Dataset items
--- START ---

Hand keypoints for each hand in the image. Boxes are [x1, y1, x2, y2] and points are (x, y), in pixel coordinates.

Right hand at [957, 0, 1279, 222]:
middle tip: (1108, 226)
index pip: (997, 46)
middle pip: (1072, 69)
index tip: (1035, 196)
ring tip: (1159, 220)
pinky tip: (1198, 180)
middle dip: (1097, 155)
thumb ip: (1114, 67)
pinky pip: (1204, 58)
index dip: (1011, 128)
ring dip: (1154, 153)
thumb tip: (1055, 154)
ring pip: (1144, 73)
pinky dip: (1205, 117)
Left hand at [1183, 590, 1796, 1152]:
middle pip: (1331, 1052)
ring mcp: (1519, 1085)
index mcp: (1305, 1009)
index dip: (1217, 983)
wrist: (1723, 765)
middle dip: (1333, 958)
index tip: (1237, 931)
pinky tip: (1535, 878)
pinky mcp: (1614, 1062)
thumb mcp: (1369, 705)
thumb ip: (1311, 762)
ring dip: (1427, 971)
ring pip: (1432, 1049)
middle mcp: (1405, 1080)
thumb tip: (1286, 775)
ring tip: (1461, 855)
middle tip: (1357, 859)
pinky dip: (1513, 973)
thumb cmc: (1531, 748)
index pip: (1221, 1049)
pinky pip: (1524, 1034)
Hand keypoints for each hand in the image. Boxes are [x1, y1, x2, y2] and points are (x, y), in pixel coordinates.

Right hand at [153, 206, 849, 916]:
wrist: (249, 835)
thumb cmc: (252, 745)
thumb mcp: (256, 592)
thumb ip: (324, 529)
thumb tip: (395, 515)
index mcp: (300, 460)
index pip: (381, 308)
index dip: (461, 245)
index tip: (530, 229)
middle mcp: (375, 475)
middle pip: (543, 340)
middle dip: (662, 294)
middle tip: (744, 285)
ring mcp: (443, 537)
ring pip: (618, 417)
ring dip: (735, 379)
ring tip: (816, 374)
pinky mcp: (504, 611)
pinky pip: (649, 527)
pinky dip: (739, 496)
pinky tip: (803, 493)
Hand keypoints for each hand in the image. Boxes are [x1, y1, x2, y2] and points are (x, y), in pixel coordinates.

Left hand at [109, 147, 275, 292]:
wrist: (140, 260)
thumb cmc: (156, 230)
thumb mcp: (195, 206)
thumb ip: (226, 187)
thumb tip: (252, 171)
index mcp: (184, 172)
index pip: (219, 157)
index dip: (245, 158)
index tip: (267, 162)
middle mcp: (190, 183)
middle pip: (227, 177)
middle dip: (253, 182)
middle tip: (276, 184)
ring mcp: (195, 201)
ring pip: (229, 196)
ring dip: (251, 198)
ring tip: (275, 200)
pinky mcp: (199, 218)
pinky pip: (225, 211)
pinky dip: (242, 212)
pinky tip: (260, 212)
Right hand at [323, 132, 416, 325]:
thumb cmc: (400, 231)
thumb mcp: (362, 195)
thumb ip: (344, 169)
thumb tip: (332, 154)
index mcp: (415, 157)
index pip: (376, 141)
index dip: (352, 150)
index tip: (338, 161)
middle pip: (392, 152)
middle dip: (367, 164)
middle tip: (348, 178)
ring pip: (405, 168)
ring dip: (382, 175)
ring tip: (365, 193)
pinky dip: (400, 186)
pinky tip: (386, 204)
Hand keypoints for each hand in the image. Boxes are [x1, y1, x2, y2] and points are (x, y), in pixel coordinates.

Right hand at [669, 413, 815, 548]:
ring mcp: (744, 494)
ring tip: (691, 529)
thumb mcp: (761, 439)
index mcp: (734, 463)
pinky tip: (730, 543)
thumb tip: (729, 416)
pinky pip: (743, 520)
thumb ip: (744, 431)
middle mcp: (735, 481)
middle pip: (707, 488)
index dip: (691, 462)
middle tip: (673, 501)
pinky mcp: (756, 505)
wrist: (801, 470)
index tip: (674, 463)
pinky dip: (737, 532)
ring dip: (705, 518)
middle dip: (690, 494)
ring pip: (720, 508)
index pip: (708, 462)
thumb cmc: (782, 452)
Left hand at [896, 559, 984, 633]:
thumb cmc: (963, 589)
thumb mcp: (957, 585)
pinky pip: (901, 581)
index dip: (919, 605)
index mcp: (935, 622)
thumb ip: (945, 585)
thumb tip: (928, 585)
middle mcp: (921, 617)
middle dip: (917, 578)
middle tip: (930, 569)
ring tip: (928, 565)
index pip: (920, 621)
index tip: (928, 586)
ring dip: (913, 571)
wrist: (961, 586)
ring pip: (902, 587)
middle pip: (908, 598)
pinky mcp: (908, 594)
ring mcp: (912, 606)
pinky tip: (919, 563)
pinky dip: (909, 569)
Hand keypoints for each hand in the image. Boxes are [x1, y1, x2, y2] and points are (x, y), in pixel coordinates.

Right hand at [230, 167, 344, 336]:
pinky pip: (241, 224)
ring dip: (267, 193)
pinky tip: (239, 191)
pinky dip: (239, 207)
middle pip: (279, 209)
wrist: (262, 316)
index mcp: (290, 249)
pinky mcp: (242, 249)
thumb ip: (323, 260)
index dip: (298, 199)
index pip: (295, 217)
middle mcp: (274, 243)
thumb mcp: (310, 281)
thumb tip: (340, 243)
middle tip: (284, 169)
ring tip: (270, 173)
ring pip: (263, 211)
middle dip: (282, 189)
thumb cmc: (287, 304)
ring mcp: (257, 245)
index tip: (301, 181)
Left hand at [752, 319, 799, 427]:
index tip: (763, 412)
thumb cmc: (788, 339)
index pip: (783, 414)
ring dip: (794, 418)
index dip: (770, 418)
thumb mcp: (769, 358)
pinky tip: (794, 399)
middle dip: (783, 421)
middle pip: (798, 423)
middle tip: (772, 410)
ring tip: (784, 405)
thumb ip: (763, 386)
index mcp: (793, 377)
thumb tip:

--- END ---

§ **WORK REQUEST**: From the entries above, print the lines beginning at the one with "index dip: (1011, 128)" and stopping after the one with "pinky tip: (803, 493)", exactly as written and with nothing else.

§ **YOUR SOLUTION**:
index dip: (1011, 128)
ring dip: (1154, 153)
thumb tip: (1055, 154)
ring pip: (1144, 73)
pinky dip: (1205, 117)
Left hand at [1183, 590, 1796, 1152]:
middle pip: (1331, 1052)
ring mcp: (1519, 1085)
index mcp: (1305, 1009)
index dip: (1217, 983)
wrist: (1723, 765)
middle dip: (1333, 958)
index tip: (1237, 931)
pinky tip: (1535, 878)
pinky mcp: (1614, 1062)
thumb mcp: (1369, 705)
thumb ip: (1311, 762)
ring dip: (1427, 971)
ring pip: (1432, 1049)
middle mcp: (1405, 1080)
thumb tip: (1286, 775)
ring tip: (1461, 855)
middle tip: (1357, 859)
pinky dip: (1513, 973)
thumb cmc: (1531, 748)
index pip: (1221, 1049)
pinky pip: (1524, 1034)
Hand keypoints for each hand in the image. Boxes are [x1, y1, x2, y2] and points are (x, y), in pixel coordinates.

Right hand at [153, 206, 849, 916]:
wrist: (249, 835)
thumb cmc: (252, 745)
thumb mcp: (256, 592)
thumb ip: (324, 529)
thumb tip: (395, 515)
index mcp: (300, 460)
index pip: (381, 308)
index dip: (461, 245)
index tip: (530, 229)
middle mcp: (375, 475)
middle pip: (543, 340)
middle dip: (662, 294)
middle tip: (744, 285)
ring mcp: (443, 537)
ring pip: (618, 417)
ring dip: (735, 379)
ring tip: (816, 374)
pinky mcp: (504, 611)
pinky pip: (649, 527)
pinky dip: (739, 496)
pinky tip: (803, 493)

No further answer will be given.